Q1: Andy, it looks like FY21 has been a difficult year for a lot of businesses. What does today’s trading update tell us about the performance of Epwin Group?
A1: The company has performed exceptionally well this year when you take into accounts lockdowns and the impacts of COVID etc. so today’s trading statement just highlights how strongly it has traded.
So, they’ve said revenue for FY21 is £330 million year and that’s up 19% on FY19 so take out that COVID impact, you can see the strength of the recovery and demand for its products. A lot of that’s come through the RMI markets, consumers have not spent money on going on holidays, but have spent money on their houses and the Group is 60/70% focused on the RMI markets so it has really, really benefited from that.
So, an exceptionally strong performance on the top line.
Q2: So, revenues have been exceptionally strong, has this been reflected in profitability?
A2: I have to say yes, when you look at the recovery from 2020.
So, pre-tax profits were £5 million in 2020 and I’ve upgraded my forecast of £13.2 million this morning, we don’t have an exact number yet, we’ll wait for the FY results for that but you can see, the recovery and profitability.
It has been reflecting profitability, but then again there have been headwinds so logistics issues, supply chain issues, the cost of COVID have all meant cost of increased so margins are probably a little bit behind what I was expecting.
So, I still think looking forward, profitability could come through really strongly, but yes, the top growth has come through in profitability.
Q3: How do you feel then about the outlook for 2022?
A3: I’m still relatively positive.
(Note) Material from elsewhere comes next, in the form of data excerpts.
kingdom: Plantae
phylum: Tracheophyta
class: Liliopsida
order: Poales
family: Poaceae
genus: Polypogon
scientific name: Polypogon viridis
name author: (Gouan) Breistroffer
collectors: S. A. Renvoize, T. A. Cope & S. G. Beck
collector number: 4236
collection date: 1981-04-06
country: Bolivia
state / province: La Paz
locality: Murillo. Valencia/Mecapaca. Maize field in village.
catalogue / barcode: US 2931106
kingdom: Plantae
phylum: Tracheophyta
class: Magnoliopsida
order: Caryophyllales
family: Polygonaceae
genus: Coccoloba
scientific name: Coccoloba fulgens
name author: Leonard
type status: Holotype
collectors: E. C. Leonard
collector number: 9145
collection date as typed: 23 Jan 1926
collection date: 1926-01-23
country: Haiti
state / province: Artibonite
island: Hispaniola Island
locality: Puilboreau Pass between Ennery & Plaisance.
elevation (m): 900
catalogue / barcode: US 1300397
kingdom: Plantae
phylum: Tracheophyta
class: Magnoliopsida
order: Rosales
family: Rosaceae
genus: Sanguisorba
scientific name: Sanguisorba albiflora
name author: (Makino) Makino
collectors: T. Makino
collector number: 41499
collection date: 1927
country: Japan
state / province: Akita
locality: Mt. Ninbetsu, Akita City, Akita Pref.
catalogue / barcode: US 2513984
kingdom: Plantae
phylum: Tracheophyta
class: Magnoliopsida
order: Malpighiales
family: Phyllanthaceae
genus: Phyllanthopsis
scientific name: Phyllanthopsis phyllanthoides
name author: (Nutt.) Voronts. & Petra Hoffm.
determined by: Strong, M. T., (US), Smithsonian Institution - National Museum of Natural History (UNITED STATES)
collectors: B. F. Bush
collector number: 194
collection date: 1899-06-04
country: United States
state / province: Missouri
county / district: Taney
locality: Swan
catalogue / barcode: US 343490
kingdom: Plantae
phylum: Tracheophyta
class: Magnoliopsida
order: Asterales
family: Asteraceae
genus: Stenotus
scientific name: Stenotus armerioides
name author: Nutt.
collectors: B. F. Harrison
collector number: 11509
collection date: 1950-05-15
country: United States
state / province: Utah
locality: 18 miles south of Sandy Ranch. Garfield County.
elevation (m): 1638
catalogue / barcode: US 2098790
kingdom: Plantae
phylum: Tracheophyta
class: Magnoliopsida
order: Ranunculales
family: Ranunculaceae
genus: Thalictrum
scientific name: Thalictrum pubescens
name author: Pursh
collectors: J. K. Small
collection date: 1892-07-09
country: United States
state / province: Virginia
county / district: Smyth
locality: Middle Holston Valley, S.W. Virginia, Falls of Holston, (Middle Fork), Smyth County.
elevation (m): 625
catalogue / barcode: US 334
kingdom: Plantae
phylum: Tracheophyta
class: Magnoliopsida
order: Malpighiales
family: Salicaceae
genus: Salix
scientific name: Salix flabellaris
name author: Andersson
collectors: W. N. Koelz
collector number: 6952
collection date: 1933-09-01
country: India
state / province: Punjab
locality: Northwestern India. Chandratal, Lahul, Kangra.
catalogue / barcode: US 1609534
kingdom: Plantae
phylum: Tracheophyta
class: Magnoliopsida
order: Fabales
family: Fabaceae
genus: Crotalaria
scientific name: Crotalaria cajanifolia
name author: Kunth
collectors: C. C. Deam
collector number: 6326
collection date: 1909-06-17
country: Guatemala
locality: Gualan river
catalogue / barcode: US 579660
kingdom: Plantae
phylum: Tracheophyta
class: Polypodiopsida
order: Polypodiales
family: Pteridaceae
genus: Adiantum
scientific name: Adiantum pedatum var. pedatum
I think top line growth might be harder to come by in terms of the growth that that was achieved in FY21, but in terms of profitability, I’m still very confident that we’re going to get a 30% uplift in ‘22. Partly because I think the cost headwinds that I talked about in ‘21 should subside during certainly the second half of FY22 which should see those operating margins normalized to pre-pandemic levels, which should drive really, really strong levels of profit profitability.
So, yes, I’m still really positive on ‘22.
Q4: Can you put the good performance and solid outlook in a context of terms of valuation?
A4: I think Epwin Group shares still look really good value. It is the leading player in its market so it’s got exceptionally strong market share of 20% and the rating has come down dramatically as the profits have recovered in 21.
So, looking at 2022, it’s trading on less than 11 times FY22 earnings, it’s got a really strong dividend yield for investors who are after a strong yield so the yield is 4.7% and the balance sheet is almost ungeared. I think there’ll be net cash in a couple years’ time so that dividend looks really, really nicely underpinned.
I think at the moment the valuation is really appealing.